— Document excerpt —

= Beginning of Section =

Model Life: Free Agent-ish

So I get asked a lot why I am not seeking agency representation for my modeling career, I think for many people who have a different approach to this industry that is the way and only way to go, it is just not my way. I shared my big agency experience with you all a few weeks ago. Acting is a whole different beast and I will address that today as well, I love my film/television agency and I will explain why. But no modeling agency yet and there are a few reasons I will share for my career path in this post.

First, modeling agencies come in all sorts of levels of support, promotion and industry rank. There are small agencies that do mostly regional work, large agencies that do national work and/or will act as a mother agency connecting you to the big dogs who are the international players in the modeling world. I have been approached by three regional agencies and was just  approached by a Chicago agency, which could act as my mother agency in the next step of my career, and so far I haven’t signed on a dotted line with a modeling agency.  Many of my friends in this business are signed with regional agents or signed with agencies in large markets but are trying to live in the Midwest. I am fortunate, because they have all shared their wisdom and pitfalls of their contracts with me.

Once you sign that piece of paper often you are obligated to work with that agency and no one else, good models get asked to sign exclusive contracts. The relationship is meant to be mutually beneficial, they promote you on their available roster for paid jobs and you either go to a casting call/audition or get a paid job based on that promotion. They get a cut of your payment. Now that is great if the relationship is great. What if the agency doesn’t promote you?  Are you buried somewhere on page 27 of 50 on a website? If you are one of 400 female models the regional agency represents how much are you being pushed alongside of the 399 others? When a client seeks a blonde-haired, blue-eyed model is your info being sent, shared, viewed or even found? Many agencies aren’t agencies at all they are paid websites which are a monumental database of hundreds of inexperienced models who are willing to pay to be included. Do clients actually go there and offer jobs to models, who knows? I have never heard of someone getting their big break this way.

Sometimes you can get a non-exclusive contract and have multiple agents. This route works well for those who want multiple chances to get their face out there and be submitted for a handful of jobs, especially in markets like Chicago and Minneapolis.  A few models I know live in Chicago and are signed with LA or NY agencies and they all tell me the same thing, it is really hard to live where your agency isn’t, they might put you up for paid gigs in NY or LA but guess what you are in Chicago. Now you are asking for travel expenses and more. Sometimes the job makes the travel worth it but often it doesn’t and sometimes the client doesn’t want the hassle.

Upon the advice of one of the very first make-up artists and photographers that I worked with I have decided to not sign with a regional agency and instead pursue building my regional career on my own, until I know I am ready for the next move. If you have read any other blogs you know I hustle and so far, so good!

But what about that great agency that pushes you and believes in you and promotes you like no other, well I’m not ready for them. Frankly, I am still committed to my college career meaning I need to be able to choose my own jobs on my own timeline. It would be completely unfair to get a great modeling agent who finds me all sorts of great opportunities that I am constantly declining. Really big, big opportunities are going to take me out of the Chicago market and I’m not ready to go yet! Flying to New York or Milan on a whim just isn’t my life right now.   I will say it again 25% of this business is relationships and why burn a bridge by not delivering on your end of the deal. I won’t do that to someone, when I am to that point I will seek out the proper representation for where I am at with my career. If I sign with you I will give you all that I have 100% of the time.

= End of Section =

— Written task 1 —
From the modeling blog post, write out everything from "First, modeling agencies" down to "contracts with me.".
— Written task 2 —
In the modeling blog post, which agency could act as the writer's mother agency in the next step of the writer's career?
— Written task 3 —
Proceed with the modeling blog post, writing on from the point where it ends.

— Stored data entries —

= Beginning of Section =

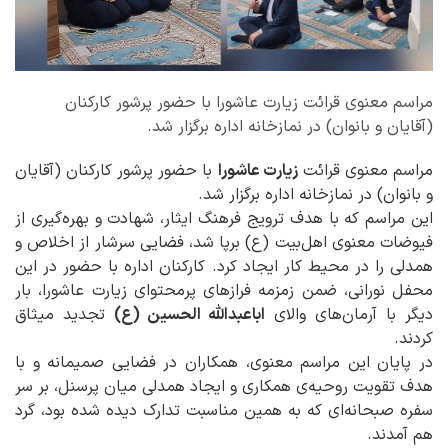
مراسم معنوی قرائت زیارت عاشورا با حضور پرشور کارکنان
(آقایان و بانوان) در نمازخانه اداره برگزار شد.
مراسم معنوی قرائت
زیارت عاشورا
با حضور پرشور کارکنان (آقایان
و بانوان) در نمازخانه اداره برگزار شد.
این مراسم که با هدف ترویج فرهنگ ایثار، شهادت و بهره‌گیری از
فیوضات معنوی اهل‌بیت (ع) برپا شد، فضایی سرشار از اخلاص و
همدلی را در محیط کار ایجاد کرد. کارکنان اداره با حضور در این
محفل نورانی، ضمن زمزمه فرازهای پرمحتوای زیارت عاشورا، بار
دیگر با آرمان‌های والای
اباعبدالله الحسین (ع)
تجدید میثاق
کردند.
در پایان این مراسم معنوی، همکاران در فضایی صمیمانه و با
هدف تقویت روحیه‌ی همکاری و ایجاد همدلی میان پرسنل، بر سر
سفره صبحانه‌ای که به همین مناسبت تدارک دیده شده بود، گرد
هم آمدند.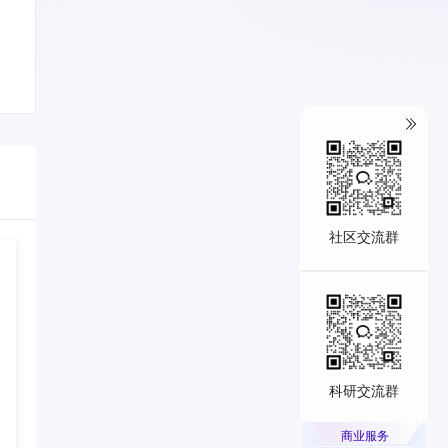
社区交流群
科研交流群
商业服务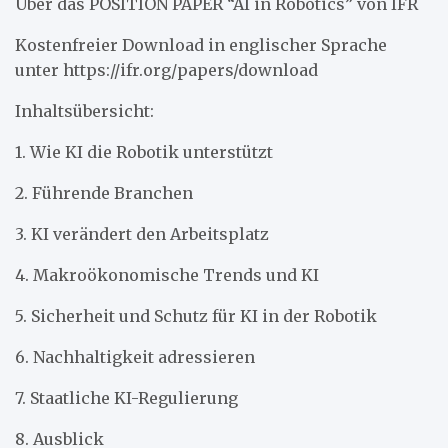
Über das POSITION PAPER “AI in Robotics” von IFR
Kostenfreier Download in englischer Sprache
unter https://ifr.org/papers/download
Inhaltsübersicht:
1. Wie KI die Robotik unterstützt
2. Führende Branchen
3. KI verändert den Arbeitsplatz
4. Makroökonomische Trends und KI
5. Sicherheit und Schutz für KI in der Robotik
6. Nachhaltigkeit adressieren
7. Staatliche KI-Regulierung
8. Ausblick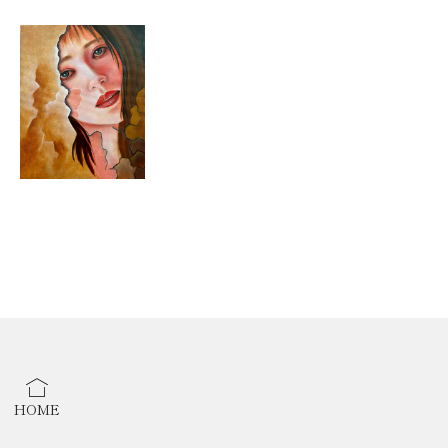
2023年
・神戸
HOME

= End of Section =
= Beginning of Section =

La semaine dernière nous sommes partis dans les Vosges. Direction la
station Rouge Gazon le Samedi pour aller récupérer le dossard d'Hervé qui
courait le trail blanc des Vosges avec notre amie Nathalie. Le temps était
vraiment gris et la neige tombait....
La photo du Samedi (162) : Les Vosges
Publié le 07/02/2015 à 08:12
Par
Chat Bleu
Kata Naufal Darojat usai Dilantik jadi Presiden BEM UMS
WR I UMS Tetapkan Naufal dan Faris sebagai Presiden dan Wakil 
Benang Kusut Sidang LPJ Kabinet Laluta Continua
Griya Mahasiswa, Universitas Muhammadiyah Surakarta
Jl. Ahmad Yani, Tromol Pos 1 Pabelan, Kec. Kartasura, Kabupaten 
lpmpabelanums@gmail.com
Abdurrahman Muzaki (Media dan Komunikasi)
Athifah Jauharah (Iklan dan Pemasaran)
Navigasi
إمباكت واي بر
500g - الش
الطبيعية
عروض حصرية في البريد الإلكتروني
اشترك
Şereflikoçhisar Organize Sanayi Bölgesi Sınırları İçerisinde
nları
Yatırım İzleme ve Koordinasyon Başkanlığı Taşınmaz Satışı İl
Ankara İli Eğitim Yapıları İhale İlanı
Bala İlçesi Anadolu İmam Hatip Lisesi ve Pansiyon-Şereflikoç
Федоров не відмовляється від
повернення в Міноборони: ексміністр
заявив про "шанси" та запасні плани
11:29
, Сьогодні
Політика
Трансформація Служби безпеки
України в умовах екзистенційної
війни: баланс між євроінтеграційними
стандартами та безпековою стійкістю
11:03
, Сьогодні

= End of Section =

— Task result 1 —
First, modeling agencies come in all sorts of levels of support, promotion and industry rank. There are small agencies that do mostly regional work, large agencies that do national work and/or will act as a mother agency connecting you to the big dogs who are the international players in the modeling world. I have been approached by three regional agencies and was just  approached by a Chicago agency, which could act as my mother agency in the next step of my career, and so far I haven’t signed on a dotted line with a modeling agency.  Many of my friends in this business are signed with regional agents or signed with agencies in large markets but are trying to live in the Midwest. I am fortunate, because they have all shared their wisdom and pitfalls of their contracts with me.

— Task result 2 —
A Chicago agency that recently approached the writer.

— Task result 3 —
So I guess my reasons are actually only one reason, right now I need to have complete control of my career, my approach is different than most, find success on your own and then find the right person to acknowledge that success and bring you to the next level. I know the type of agency I want to work with and when I am ready for them I hope they will take me. (fingers crossed, toes crossed)

Now I do have an amazing acting and film agency, YJB Talent out of Atlanta with an office in Chicago. They are a boutique agency and represent only a handful in their regions and work very hard on development. My agent is helping to develop me knowing that I have a looooooong way to go. Acting is a whole different game! I have done one film and been offered a few roles in others. I hope to work more in this field but without an agency in the acting field I would not be able to move forward. The agency submits me for SAG/AFTRA paid jobs and they also have me connected to receive information about unpaid jobs and opportunities. They also understand I model and will even give me the inside track on jobs I maybe haven’t seen on my own.  So I can chose to pursue student films, independent films and other career builders. They help me with head shots, available acting workshops and classes and building a brand. I shared in my last post about not paying to become a model, again acting is a very,very different beast. A good acting school, classes and workshops at some point are musts. It is an art and a talent which can and must be developed. I am working on that right now. My agent is available to help and willing to help and that is a relationship I am thankful for every single day.

Hopefully in a few years I will be able to add to this blog and share my experiences in becoming an actress, much like finding a modeling agency partner I’m just not there yet.

 

Dream Big, SkylarYJB

Model Life: Don’t PAY!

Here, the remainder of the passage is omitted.